Directions for this task: Using the data below, restate exactly every line from the one with "22: (488, 107)" up to and including the one with "56: (135, 206)". No picture belongs in it.

-- Opening Marker --

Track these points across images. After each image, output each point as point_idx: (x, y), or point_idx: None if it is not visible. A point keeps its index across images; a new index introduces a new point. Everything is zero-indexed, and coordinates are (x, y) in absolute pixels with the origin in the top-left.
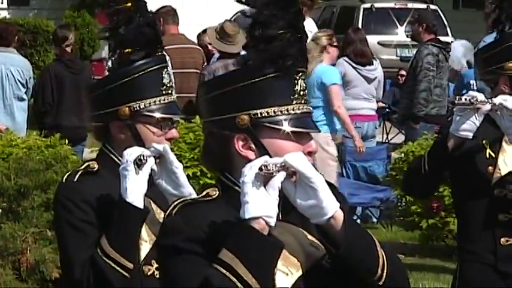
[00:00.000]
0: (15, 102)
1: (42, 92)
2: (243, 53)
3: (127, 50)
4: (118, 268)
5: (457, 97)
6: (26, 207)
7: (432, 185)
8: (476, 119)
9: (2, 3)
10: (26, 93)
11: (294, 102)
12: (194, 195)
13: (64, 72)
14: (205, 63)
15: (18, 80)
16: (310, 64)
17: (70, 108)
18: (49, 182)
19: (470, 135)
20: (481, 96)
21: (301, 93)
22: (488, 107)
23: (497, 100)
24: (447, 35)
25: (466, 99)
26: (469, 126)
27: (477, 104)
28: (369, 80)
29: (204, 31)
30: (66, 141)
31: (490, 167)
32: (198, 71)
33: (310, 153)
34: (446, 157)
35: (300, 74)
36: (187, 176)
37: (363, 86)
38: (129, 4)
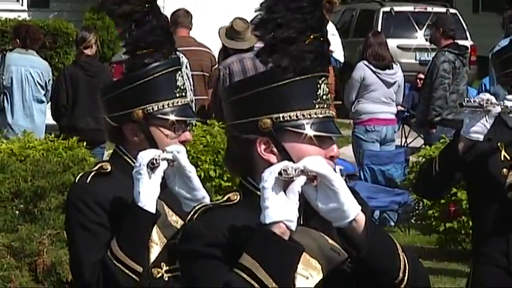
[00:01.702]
0: (34, 104)
1: (57, 94)
2: (258, 45)
3: (141, 52)
4: (128, 271)
5: (467, 99)
6: (43, 208)
7: (442, 187)
8: (486, 121)
9: (22, 5)
10: (45, 95)
11: (317, 106)
12: (207, 198)
13: (80, 75)
14: (216, 64)
15: (37, 82)
16: None
17: (86, 110)
18: (66, 184)
19: (480, 137)
20: (491, 98)
21: (324, 97)
22: (498, 109)
23: (509, 102)
24: (466, 38)
25: (475, 101)
26: (479, 129)
27: (488, 106)
28: (388, 84)
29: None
30: (84, 143)
31: (505, 170)
32: (205, 73)
33: (332, 158)
34: (456, 159)
35: (323, 78)
36: (204, 177)
37: (382, 89)
38: (143, 7)
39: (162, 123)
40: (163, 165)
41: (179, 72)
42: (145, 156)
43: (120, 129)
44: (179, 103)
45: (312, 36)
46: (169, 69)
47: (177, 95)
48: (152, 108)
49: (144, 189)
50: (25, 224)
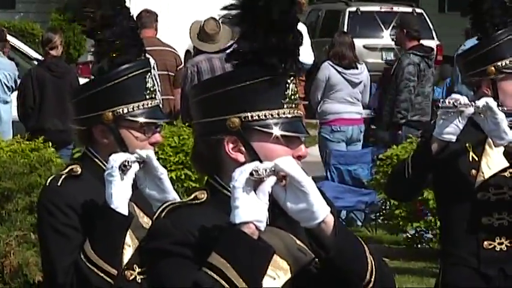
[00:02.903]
0: (1, 106)
1: (24, 95)
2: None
3: (111, 54)
4: (102, 274)
5: (441, 100)
6: (10, 210)
7: (416, 189)
8: (459, 122)
9: None
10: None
11: (285, 106)
12: (178, 200)
13: (46, 75)
14: (181, 64)
15: (4, 83)
16: None
17: (53, 111)
18: (33, 185)
19: (453, 138)
20: (464, 99)
21: (292, 97)
22: (471, 110)
23: (481, 103)
24: (433, 38)
25: (449, 102)
26: (452, 130)
27: (460, 107)
28: (354, 84)
29: None
30: (50, 144)
31: (473, 170)
32: (169, 73)
33: (299, 158)
34: (430, 161)
35: (292, 78)
36: (171, 179)
37: (348, 89)
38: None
39: (132, 125)
40: (135, 167)
41: (149, 74)
42: (117, 158)
43: (90, 131)
44: (149, 105)
45: (286, 35)
46: (139, 71)
47: (147, 97)
48: (122, 110)
49: (117, 191)
50: None
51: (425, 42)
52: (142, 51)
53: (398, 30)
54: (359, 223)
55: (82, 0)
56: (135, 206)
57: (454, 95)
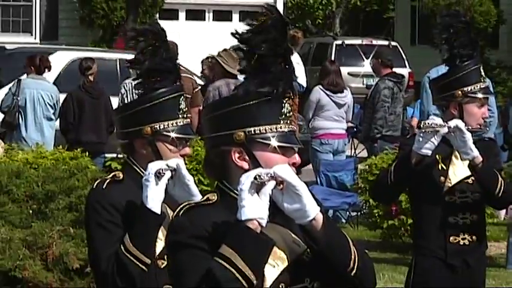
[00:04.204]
0: (45, 121)
1: (66, 113)
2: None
3: (152, 79)
4: (138, 263)
5: (422, 122)
6: (53, 208)
7: (396, 194)
8: (435, 139)
9: (35, 38)
10: (53, 113)
11: (282, 122)
12: (193, 201)
13: (84, 97)
14: (197, 88)
15: (47, 102)
16: None
17: (89, 127)
18: (72, 188)
19: (429, 153)
20: (439, 121)
21: (288, 114)
22: (445, 129)
23: (452, 123)
24: (405, 67)
25: (428, 123)
26: (429, 146)
27: (436, 127)
28: (340, 105)
29: (207, 58)
30: (87, 154)
31: (442, 178)
32: (187, 95)
33: (294, 165)
34: (409, 171)
35: (287, 98)
36: None
37: (334, 109)
38: (155, 41)
39: (166, 139)
40: (168, 174)
41: (182, 97)
42: (153, 166)
43: (132, 143)
44: (181, 123)
45: (280, 64)
46: (175, 94)
47: (180, 116)
48: (159, 126)
49: (152, 194)
50: (37, 221)
51: (399, 70)
52: (178, 78)
53: (374, 60)
54: (343, 220)
55: (130, 35)
56: (167, 207)
57: (431, 117)
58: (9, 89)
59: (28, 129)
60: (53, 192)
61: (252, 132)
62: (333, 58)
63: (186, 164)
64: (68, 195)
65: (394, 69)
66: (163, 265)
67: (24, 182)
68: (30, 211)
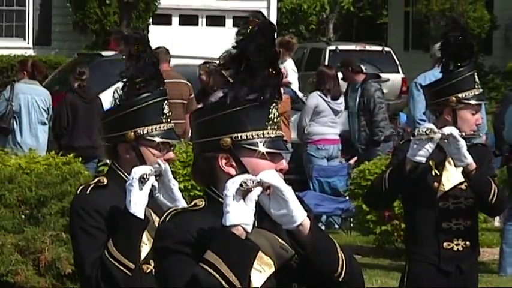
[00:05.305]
0: (39, 126)
1: (59, 118)
2: None
3: (136, 85)
4: (121, 267)
5: (416, 129)
6: (45, 213)
7: (391, 200)
8: (430, 146)
9: (28, 43)
10: (47, 118)
11: (269, 127)
12: (180, 207)
13: (78, 101)
14: (193, 94)
15: (41, 107)
16: None
17: (82, 131)
18: (64, 193)
19: (423, 160)
20: (434, 128)
21: (275, 120)
22: (439, 136)
23: (447, 131)
24: (399, 72)
25: (423, 130)
26: (423, 153)
27: (431, 134)
28: (336, 112)
29: (204, 63)
30: (80, 159)
31: (436, 183)
32: (183, 101)
33: (281, 170)
34: (404, 178)
35: (274, 104)
36: (180, 189)
37: (330, 116)
38: (138, 47)
39: (150, 144)
40: (152, 179)
41: (166, 101)
42: (137, 171)
43: (115, 148)
44: (165, 127)
45: (268, 69)
46: (158, 99)
47: (163, 120)
48: (142, 131)
49: (135, 198)
50: (30, 226)
51: (392, 76)
52: (161, 83)
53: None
54: (336, 226)
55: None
56: (151, 211)
57: (426, 124)
58: (3, 94)
59: (23, 134)
60: (46, 197)
61: (239, 138)
62: (326, 64)
63: (179, 169)
64: (60, 200)
65: (388, 75)
66: (149, 270)
67: (16, 187)
68: (23, 216)
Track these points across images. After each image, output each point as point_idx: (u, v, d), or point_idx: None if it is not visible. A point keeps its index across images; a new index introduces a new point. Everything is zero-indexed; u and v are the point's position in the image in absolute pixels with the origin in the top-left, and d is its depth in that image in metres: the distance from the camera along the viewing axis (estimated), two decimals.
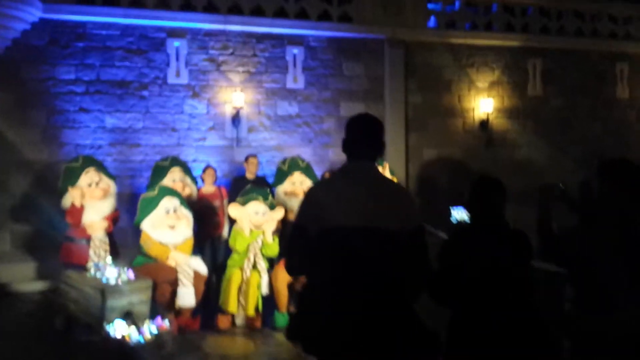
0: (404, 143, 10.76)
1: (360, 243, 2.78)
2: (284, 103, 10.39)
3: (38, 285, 8.72)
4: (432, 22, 11.31)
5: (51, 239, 8.90)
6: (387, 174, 7.80)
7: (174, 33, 9.86)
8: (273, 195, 7.87)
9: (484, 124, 11.20)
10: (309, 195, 3.08)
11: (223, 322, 6.84)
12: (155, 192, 6.82)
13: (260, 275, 6.97)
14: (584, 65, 11.98)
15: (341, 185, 2.96)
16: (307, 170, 8.06)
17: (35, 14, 9.00)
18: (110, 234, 7.07)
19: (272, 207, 7.24)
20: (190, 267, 6.63)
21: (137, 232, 8.79)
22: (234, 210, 7.15)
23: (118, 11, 9.55)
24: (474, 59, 11.34)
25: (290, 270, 3.18)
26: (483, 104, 11.18)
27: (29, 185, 9.22)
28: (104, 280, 6.14)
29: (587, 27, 12.10)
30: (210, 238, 7.97)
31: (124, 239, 7.97)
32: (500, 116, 11.41)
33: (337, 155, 10.48)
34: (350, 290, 2.77)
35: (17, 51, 9.12)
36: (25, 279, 8.76)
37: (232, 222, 7.42)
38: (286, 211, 7.71)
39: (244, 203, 7.15)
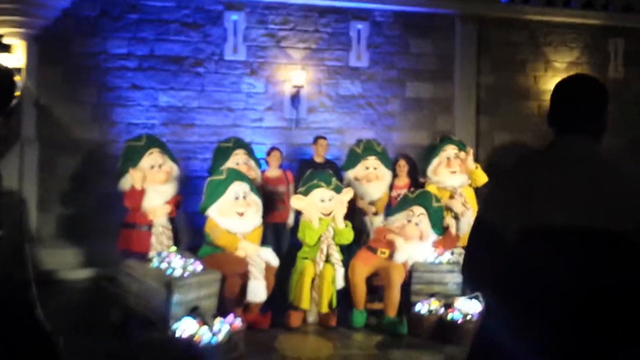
0: (475, 127, 9.95)
1: (582, 251, 1.99)
2: (346, 82, 9.65)
3: (86, 273, 8.24)
4: None
5: (100, 223, 8.41)
6: (470, 161, 7.04)
7: (232, 6, 9.17)
8: (340, 179, 7.21)
9: None
10: (503, 180, 2.24)
11: (295, 319, 6.18)
12: (224, 175, 6.17)
13: (334, 268, 6.30)
14: None
15: (551, 168, 2.13)
16: (383, 156, 7.34)
17: None
18: (172, 220, 6.45)
19: (338, 190, 6.55)
20: (262, 258, 5.98)
21: (192, 218, 8.30)
22: (297, 202, 6.49)
23: None
24: (551, 38, 10.44)
25: (470, 280, 2.43)
26: None
27: (77, 165, 8.68)
28: (169, 272, 5.51)
29: None
30: (273, 225, 7.33)
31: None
32: None
33: (402, 140, 9.75)
34: (564, 317, 2.00)
35: (67, 23, 8.55)
36: (72, 266, 8.29)
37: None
38: (356, 198, 7.05)
39: (306, 192, 6.47)
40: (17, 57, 8.17)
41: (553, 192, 2.06)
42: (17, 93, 2.81)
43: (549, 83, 10.40)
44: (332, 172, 6.96)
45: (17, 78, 2.78)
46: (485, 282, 2.24)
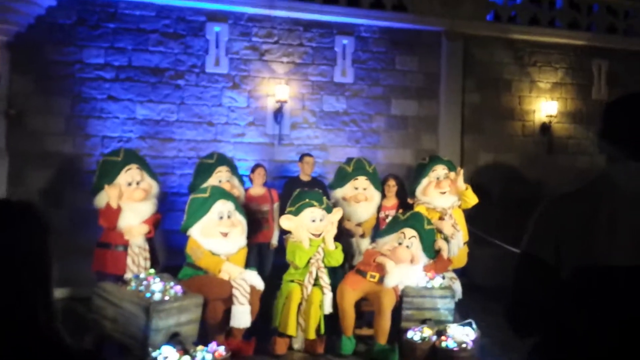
0: (459, 146, 9.81)
1: None
2: (330, 98, 9.43)
3: (56, 293, 7.78)
4: (491, 16, 10.36)
5: (72, 241, 7.97)
6: (460, 182, 6.83)
7: (215, 17, 8.90)
8: (327, 198, 6.95)
9: (545, 128, 10.25)
10: (555, 212, 1.96)
11: (280, 346, 5.85)
12: (207, 193, 5.84)
13: (322, 292, 6.01)
14: None
15: (614, 200, 1.88)
16: (374, 177, 7.07)
17: None
18: (150, 241, 6.09)
19: (328, 210, 6.29)
20: (247, 282, 5.66)
21: (168, 236, 7.95)
22: (287, 222, 6.18)
23: None
24: (537, 58, 10.39)
25: (515, 324, 2.02)
26: (545, 106, 10.24)
27: (49, 180, 8.28)
28: (147, 296, 5.16)
29: None
30: (257, 246, 7.02)
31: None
32: (562, 120, 10.46)
33: (386, 158, 9.55)
34: (624, 356, 1.78)
35: (41, 30, 8.19)
36: None
37: (283, 229, 6.47)
38: (342, 218, 6.79)
39: (297, 212, 6.17)
40: None
41: (620, 228, 1.81)
42: None
43: (533, 103, 10.35)
44: (321, 191, 6.70)
45: None
46: (536, 323, 1.98)
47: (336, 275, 6.40)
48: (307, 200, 6.22)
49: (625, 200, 1.85)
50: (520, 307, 1.98)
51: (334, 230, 6.21)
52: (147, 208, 6.12)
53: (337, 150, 9.33)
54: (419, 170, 7.12)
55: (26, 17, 7.95)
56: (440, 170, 6.95)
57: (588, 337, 1.83)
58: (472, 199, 6.86)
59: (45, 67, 8.26)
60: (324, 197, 6.44)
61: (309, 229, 6.11)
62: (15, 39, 7.94)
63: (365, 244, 6.83)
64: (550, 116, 10.21)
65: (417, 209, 6.80)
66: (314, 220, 6.14)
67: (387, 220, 6.75)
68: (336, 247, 6.18)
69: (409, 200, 7.13)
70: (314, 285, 6.02)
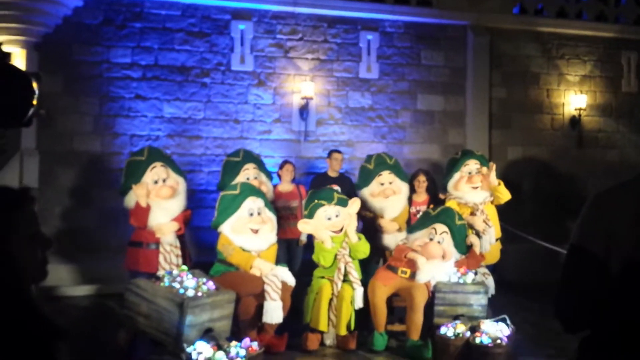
0: (487, 141, 9.70)
1: None
2: (356, 94, 9.39)
3: (87, 290, 7.91)
4: (517, 9, 10.25)
5: (101, 238, 8.09)
6: (493, 177, 6.74)
7: (239, 15, 8.91)
8: (354, 192, 6.92)
9: (575, 121, 10.11)
10: (604, 205, 1.93)
11: (312, 342, 5.84)
12: (237, 190, 5.84)
13: (352, 288, 5.97)
14: None
15: None
16: (397, 169, 7.00)
17: None
18: (181, 237, 6.11)
19: (343, 203, 6.22)
20: (278, 278, 5.64)
21: (198, 233, 7.97)
22: (304, 226, 6.19)
23: None
24: (564, 50, 10.25)
25: (564, 317, 1.97)
26: (574, 99, 10.10)
27: (78, 178, 8.35)
28: (181, 292, 5.17)
29: None
30: (285, 242, 7.01)
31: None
32: (591, 113, 10.31)
33: (413, 153, 9.50)
34: None
35: (68, 30, 8.25)
36: (73, 282, 7.98)
37: None
38: (375, 217, 6.76)
39: (311, 214, 6.16)
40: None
41: None
42: (35, 102, 2.48)
43: (562, 96, 10.22)
44: (335, 187, 6.63)
45: (35, 85, 2.45)
46: (586, 317, 1.93)
47: (368, 270, 6.37)
48: (316, 201, 6.19)
49: None
50: (569, 300, 1.94)
51: (354, 223, 6.19)
52: (176, 205, 6.15)
53: (364, 146, 9.28)
54: (451, 165, 7.06)
55: (53, 18, 8.02)
56: (472, 164, 6.88)
57: (638, 331, 1.78)
58: (504, 195, 6.77)
59: (73, 67, 8.33)
60: (335, 192, 6.35)
61: (327, 227, 6.08)
62: (43, 40, 8.01)
63: (399, 239, 6.76)
64: (580, 109, 10.07)
65: (448, 204, 6.73)
66: (329, 218, 6.11)
67: (418, 216, 6.69)
68: (359, 239, 6.14)
69: (441, 196, 7.06)
70: (344, 280, 6.00)
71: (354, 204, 6.26)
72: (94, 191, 8.25)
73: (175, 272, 5.46)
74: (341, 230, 6.13)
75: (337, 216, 6.12)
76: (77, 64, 8.36)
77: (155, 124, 8.59)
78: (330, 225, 6.09)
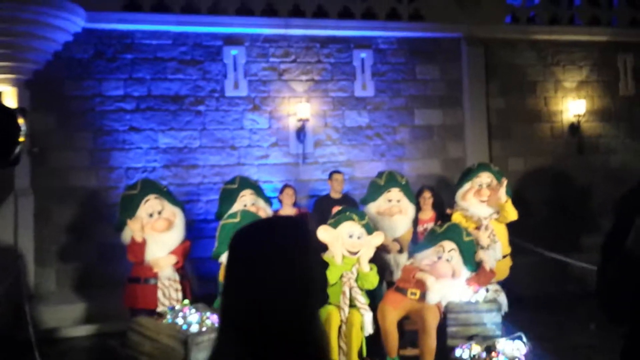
0: (488, 153, 9.57)
1: None
2: (352, 113, 9.28)
3: (88, 329, 7.71)
4: (509, 18, 10.18)
5: (101, 275, 7.93)
6: (502, 193, 6.60)
7: (231, 40, 8.83)
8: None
9: (574, 128, 9.99)
10: (634, 199, 2.10)
11: None
12: (238, 218, 5.70)
13: (360, 313, 5.79)
14: None
15: None
16: (406, 189, 6.87)
17: (78, 23, 8.02)
18: (181, 270, 5.96)
19: (368, 229, 6.06)
20: None
21: (197, 264, 7.80)
22: (324, 233, 5.95)
23: (169, 18, 8.55)
24: (560, 57, 10.16)
25: (604, 309, 2.05)
26: (572, 106, 9.99)
27: (75, 215, 8.19)
28: (184, 328, 5.02)
29: None
30: None
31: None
32: (590, 119, 10.19)
33: (413, 169, 9.35)
34: None
35: (59, 66, 8.16)
36: (74, 322, 7.76)
37: None
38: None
39: (336, 224, 5.98)
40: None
41: None
42: (21, 139, 2.36)
43: (560, 104, 10.12)
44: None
45: (20, 121, 2.34)
46: (624, 310, 1.99)
47: (375, 294, 6.20)
48: (347, 213, 6.04)
49: None
50: (607, 294, 2.00)
51: (370, 253, 5.98)
52: (173, 237, 6.01)
53: (363, 165, 9.16)
54: (465, 174, 7.00)
55: (44, 54, 7.92)
56: (484, 177, 6.77)
57: None
58: (511, 214, 6.63)
59: (66, 103, 8.22)
60: (367, 217, 6.20)
61: (344, 244, 5.89)
62: (34, 77, 7.91)
63: (403, 259, 6.62)
64: (579, 116, 9.96)
65: (454, 217, 6.60)
66: (351, 236, 5.93)
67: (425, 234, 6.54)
68: (371, 269, 5.94)
69: (448, 211, 6.92)
70: (351, 306, 5.82)
71: (378, 237, 6.05)
72: (91, 227, 8.10)
73: (177, 307, 5.32)
74: (356, 253, 5.94)
75: (359, 238, 5.94)
76: (69, 99, 8.26)
77: (150, 155, 8.47)
78: (350, 244, 5.90)
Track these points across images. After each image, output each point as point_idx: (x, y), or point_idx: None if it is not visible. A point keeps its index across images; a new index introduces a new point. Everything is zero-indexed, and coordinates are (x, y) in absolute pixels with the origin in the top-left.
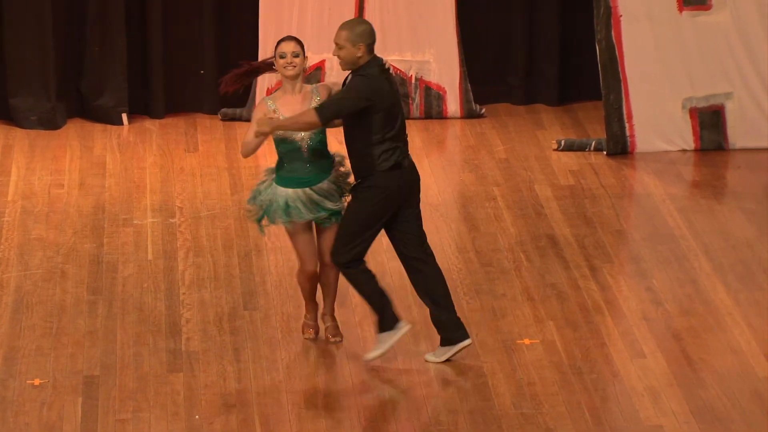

-- Closing Marker --

Your solution:
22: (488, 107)
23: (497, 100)
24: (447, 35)
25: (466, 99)
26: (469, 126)
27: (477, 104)
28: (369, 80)
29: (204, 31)
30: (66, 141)
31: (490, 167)
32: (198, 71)
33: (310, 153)
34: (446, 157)
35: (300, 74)
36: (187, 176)
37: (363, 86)
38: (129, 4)
[00:01.702]
0: (34, 104)
1: (57, 94)
2: (258, 45)
3: (141, 52)
4: (128, 271)
5: (467, 99)
6: (43, 208)
7: (442, 187)
8: (486, 121)
9: (22, 5)
10: (45, 95)
11: (317, 106)
12: (207, 198)
13: (80, 75)
14: (216, 64)
15: (37, 82)
16: None
17: (86, 110)
18: (66, 184)
19: (480, 137)
20: (491, 98)
21: (324, 97)
22: (498, 109)
23: (509, 102)
24: (466, 38)
25: (475, 101)
26: (479, 129)
27: (488, 106)
28: (388, 84)
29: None
30: (84, 143)
31: (505, 170)
32: (205, 73)
33: (332, 158)
34: (456, 159)
35: (323, 78)
36: (204, 177)
37: (382, 89)
38: (143, 7)
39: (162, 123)
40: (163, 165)
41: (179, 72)
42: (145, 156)
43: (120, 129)
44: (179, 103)
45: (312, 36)
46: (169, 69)
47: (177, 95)
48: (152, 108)
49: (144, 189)
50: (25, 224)
[00:02.903]
0: (1, 106)
1: (24, 95)
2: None
3: (111, 54)
4: (102, 274)
5: (441, 100)
6: (10, 210)
7: (416, 189)
8: (459, 122)
9: None
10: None
11: (285, 106)
12: (178, 200)
13: (46, 75)
14: (181, 64)
15: (4, 83)
16: None
17: (53, 111)
18: (33, 185)
19: (453, 138)
20: (464, 99)
21: (292, 97)
22: (471, 110)
23: (481, 103)
24: (433, 38)
25: (449, 102)
26: (452, 130)
27: (460, 107)
28: (354, 84)
29: None
30: (50, 144)
31: (473, 170)
32: (169, 73)
33: (299, 158)
34: (430, 161)
35: (292, 78)
36: (171, 179)
37: (348, 89)
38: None
39: (132, 125)
40: (135, 167)
41: (149, 74)
42: (117, 158)
43: (90, 131)
44: (149, 105)
45: (286, 35)
46: (139, 71)
47: (147, 97)
48: (122, 110)
49: (117, 191)
50: None
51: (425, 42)
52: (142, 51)
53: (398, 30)
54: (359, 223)
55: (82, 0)
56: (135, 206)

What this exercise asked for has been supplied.